[Written problem] Please reproduce the Boggy Meadow Farm passage below in full, word for word, with every sentence and paragraph break kept.

[Supplied passage]
↓

The English settlers that arrived during the birth of the nation found a farming paradise in New England. The town of Walpole in southern New Hampshire was prime agricultural land and one family, the Masons, did just that in the mid-seventeenth century. Dairy farming continued at Boggy Meadow Farm right up until 1994 when low milk prices saw the business delve into cheese making. The beautiful four hundred acre property has remained in the family throughout the centuries and is currently managed by family member Stephanie Cabot (not part of the Cabot cheese dynasty!) and her English husband Marcus Lovell-Smith. Stephanie brought her family to Boggy Meadow to live in 2004 and with her husband stepped up the cheese making operation.

Head cheese maker Stan Richmond picks up the story. “There had always been a dairy operation here but the cheese making business got going with Stephanie’s father Powell. He brought the idea of Swiss style cheeses and I also got my training from a man from Switzerland, back when I was a part-timer. The Alpine farmstead cheeses we make have been very popular.” A native New Hampshirite, Stan has spent a decade perfecting the recipes left by Powell, as well as introducing his own.

↑

[Data entries]
↓

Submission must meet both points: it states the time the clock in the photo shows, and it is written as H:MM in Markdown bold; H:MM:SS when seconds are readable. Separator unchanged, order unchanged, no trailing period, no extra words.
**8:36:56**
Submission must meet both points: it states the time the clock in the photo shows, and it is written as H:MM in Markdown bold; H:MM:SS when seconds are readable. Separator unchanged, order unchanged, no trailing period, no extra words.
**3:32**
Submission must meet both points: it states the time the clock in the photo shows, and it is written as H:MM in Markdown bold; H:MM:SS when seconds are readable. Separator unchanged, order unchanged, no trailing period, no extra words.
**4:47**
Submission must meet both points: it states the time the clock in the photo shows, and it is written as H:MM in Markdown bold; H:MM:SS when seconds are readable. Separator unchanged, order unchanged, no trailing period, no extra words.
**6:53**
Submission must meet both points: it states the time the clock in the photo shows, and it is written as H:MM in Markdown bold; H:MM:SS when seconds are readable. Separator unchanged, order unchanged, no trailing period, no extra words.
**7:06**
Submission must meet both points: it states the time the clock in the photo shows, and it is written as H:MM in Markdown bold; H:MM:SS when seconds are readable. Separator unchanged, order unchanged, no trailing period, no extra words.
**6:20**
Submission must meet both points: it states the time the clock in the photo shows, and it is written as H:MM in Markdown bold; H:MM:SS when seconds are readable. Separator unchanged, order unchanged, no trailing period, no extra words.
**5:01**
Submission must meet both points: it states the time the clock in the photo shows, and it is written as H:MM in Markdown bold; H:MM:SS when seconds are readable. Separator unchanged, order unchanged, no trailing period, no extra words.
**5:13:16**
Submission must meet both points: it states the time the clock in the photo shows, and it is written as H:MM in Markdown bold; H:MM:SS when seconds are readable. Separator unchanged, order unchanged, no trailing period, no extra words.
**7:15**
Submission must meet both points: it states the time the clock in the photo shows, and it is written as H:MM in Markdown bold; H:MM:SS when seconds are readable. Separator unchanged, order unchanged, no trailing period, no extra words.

↑

[Solution for this problem]
The English settlers that arrived during the birth of the nation found a farming paradise in New England. The town of Walpole in southern New Hampshire was prime agricultural land and one family, the Masons, did just that in the mid-seventeenth century. Dairy farming continued at Boggy Meadow Farm right up until 1994 when low milk prices saw the business delve into cheese making. The beautiful four hundred acre property has remained in the family throughout the centuries and is currently managed by family member Stephanie Cabot (not part of the Cabot cheese dynasty!) and her English husband Marcus Lovell-Smith. Stephanie brought her family to Boggy Meadow to live in 2004 and with her husband stepped up the cheese making operation.

Head cheese maker Stan Richmond picks up the story. “There had always been a dairy operation here but the cheese making business got going with Stephanie’s father Powell. He brought the idea of Swiss style cheeses and I also got my training from a man from Switzerland, back when I was a part-timer. The Alpine farmstead cheeses we make have been very popular.” A native New Hampshirite, Stan has spent a decade perfecting the recipes left by Powell, as well as introducing his own.